Ronnie J. SIMON, Plaintiff-Appellant, v. HARTFORD LIFE, INC., Hartford Life and Accident Insurance Company, Defendants-Appellees.

No. 06-56368.

    Decided: September 30, 2008

Before:  CYNTHIA HOLCOMB HALL and PAMELA ANN RYMER, Circuit Judges, and STEPHEN M. McNAMEE,1 District Judge.Derrick F. Coleman, Daniel L. Alexander, Coleman Frost LLP, Santa Monica, CA, for the appellant. Michael B. Bernacchi, Keiko J. Kojima, Burke Williams & Sorenson LLP, Los Angeles, CA, for the appellee. Dan Marmalefsky, Benjamin J. Fox, Morrison & Foerster LLP, Los Angeles, CA, for the appellee.

Acting pro se, Ronnie J. Simon (“Simon”) brought a claim under the Employee Retirement Income Security Act of 1974, 29 U.S.C. § 1001 et seq.   (“ERISA”) against Hartford Life Inc. and Hartford Life and Accident (hereinafter referred to collectively as “Hartford”) alleging a single cause of action for breach of fiduciary duty under 29 U.S.C. § 1109(a).   The district court dismissed the complaint without prejudice.   In its dismissal, the court found that a pro se plaintiff, under 29 U.S.C. § 1109(a) 2 , as authorized by § 1132(a)(2) 3 , may not pursue claims in a representative capacity on behalf of an ERISA plan.   The court concluded that these sections of ERISA, as well as relevant binding authority, mandate that the party seeking to bring forth claims under section § 1109(a) must be represented by counsel and may not proceed with such claims as a pro se litigant.   The court declined to grant Simon leave to amend his complaint on the grounds that no set of facts exist which would enable Plaintiff to proceed with his claim in his pro se capacity.   We agree that, while Simon may assert a cause of action for breach of fiduciary duty, he may not prosecute his claims on behalf of the plan pro se.   Accordingly, we affirm.

I. FACTS AND PROCEEDINGS4

Effective January 1, 2003, Hartford issued Group Policy Numbers to NPTest, LLC.5 (NPTest), as well as the Plan Sponsor and Plan Administer of the Group Long Term Disability Plan for Employees and the Group Life and Supplemental Life Plan for Employees of NPTest.   Simon was employed by NPTest as an information system senior manager and was a participant in the plans, both funded through the group insurance policies issued by Hartford.

┄┄┄┄┄┄┄┄┄┄┄┄┄┄┄┄┄┄┄┄

Exercise set
• A. According to the appellate opinion, why did the district court refuse to let Simon amend his complaint?
• B. Update the appellate opinion from "Effective January 1, 2003, Hartford" to "issued by Hartford.", replacing "information system senior manager" with "senior manager".
• C. List every attorney the appellate opinion names as counsel for either party.

[Data items]
┄┄┄┄┄┄┄┄┄┄┄┄┄┄┄┄┄┄┄┄

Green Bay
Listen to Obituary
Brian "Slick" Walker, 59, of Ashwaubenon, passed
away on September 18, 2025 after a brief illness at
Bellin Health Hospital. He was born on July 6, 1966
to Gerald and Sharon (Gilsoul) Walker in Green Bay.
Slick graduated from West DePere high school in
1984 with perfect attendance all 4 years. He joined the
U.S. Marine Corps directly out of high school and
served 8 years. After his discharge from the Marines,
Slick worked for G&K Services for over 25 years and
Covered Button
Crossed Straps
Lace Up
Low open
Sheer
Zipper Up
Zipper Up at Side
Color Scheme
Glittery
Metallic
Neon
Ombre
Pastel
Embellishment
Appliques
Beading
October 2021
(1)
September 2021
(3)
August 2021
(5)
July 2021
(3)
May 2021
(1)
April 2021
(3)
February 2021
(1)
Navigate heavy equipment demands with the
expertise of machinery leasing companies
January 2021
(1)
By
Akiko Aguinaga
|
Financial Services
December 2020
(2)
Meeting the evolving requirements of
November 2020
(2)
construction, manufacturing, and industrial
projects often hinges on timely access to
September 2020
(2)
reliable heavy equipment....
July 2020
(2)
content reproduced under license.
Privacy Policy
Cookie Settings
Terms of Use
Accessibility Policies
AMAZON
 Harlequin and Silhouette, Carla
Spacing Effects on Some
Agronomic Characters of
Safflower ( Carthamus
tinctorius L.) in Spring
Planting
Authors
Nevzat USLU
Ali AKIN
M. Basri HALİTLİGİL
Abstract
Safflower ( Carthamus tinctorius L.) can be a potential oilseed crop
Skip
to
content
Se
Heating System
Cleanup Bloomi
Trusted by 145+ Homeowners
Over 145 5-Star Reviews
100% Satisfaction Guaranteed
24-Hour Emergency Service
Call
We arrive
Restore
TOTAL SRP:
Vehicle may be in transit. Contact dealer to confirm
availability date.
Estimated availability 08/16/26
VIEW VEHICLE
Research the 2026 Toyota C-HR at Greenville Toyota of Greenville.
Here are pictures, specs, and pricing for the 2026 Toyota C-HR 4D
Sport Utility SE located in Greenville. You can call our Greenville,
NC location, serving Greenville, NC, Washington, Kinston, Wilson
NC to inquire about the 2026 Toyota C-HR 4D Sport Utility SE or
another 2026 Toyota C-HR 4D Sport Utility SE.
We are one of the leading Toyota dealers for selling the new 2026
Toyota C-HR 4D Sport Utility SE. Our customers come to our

┄┄┄┄┄┄┄┄┄┄┄┄┄┄┄┄┄┄┄┄

Results
• A. The district court refused to let Simon amend because it found that no set of facts existed that would allow him to proceed with his claim in his pro se capacity.

• B.
Effective January 1, 2003, Hartford issued Group Policy Numbers to NPTest, LLC.5 (NPTest), as well as the Plan Sponsor and Plan Administer of the Group Long Term Disability Plan for Employees and the Group Life and Supplemental Life Plan for Employees of NPTest.   Simon was employed by NPTest as an senior manager and was a participant in the plans, both funded through the group insurance policies issued by Hartford.

• C.
Derrick F. Coleman
Daniel L. Alexander
Michael B. Bernacchi
Keiko J. Kojima
Dan Marmalefsky
Benjamin J. Fox